[Items listed in a dataset]
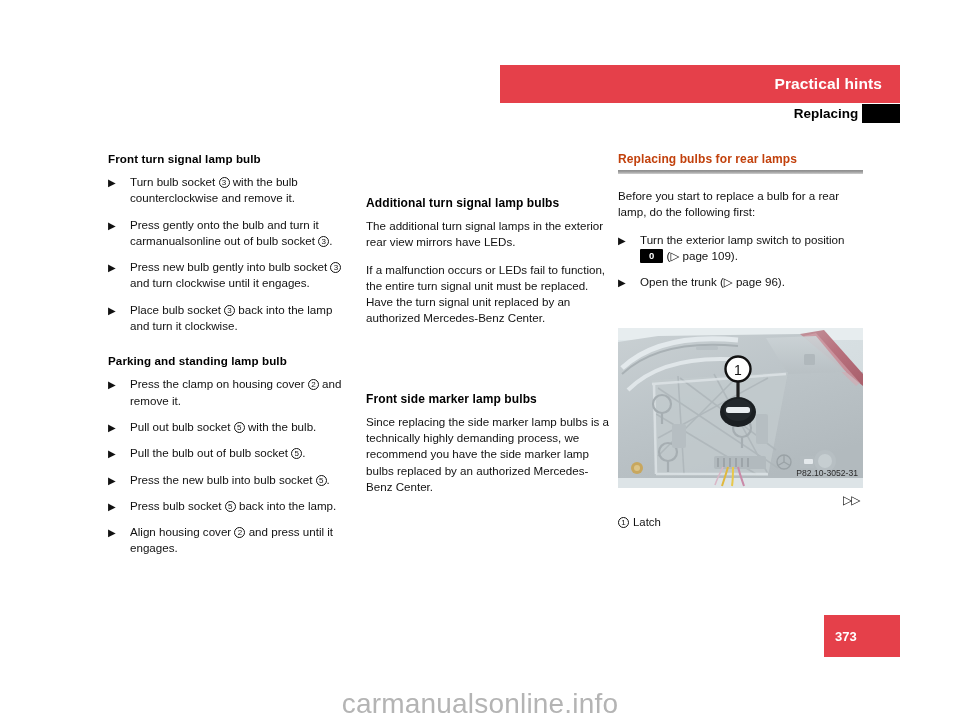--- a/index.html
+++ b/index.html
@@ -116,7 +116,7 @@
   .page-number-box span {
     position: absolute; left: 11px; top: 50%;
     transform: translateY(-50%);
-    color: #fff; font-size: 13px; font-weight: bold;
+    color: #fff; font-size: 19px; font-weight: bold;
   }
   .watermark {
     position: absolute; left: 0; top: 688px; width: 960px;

## Assigned task
Count every line of the data in which the word "absolute" appears, and report only the total.

## Result of this exercise
2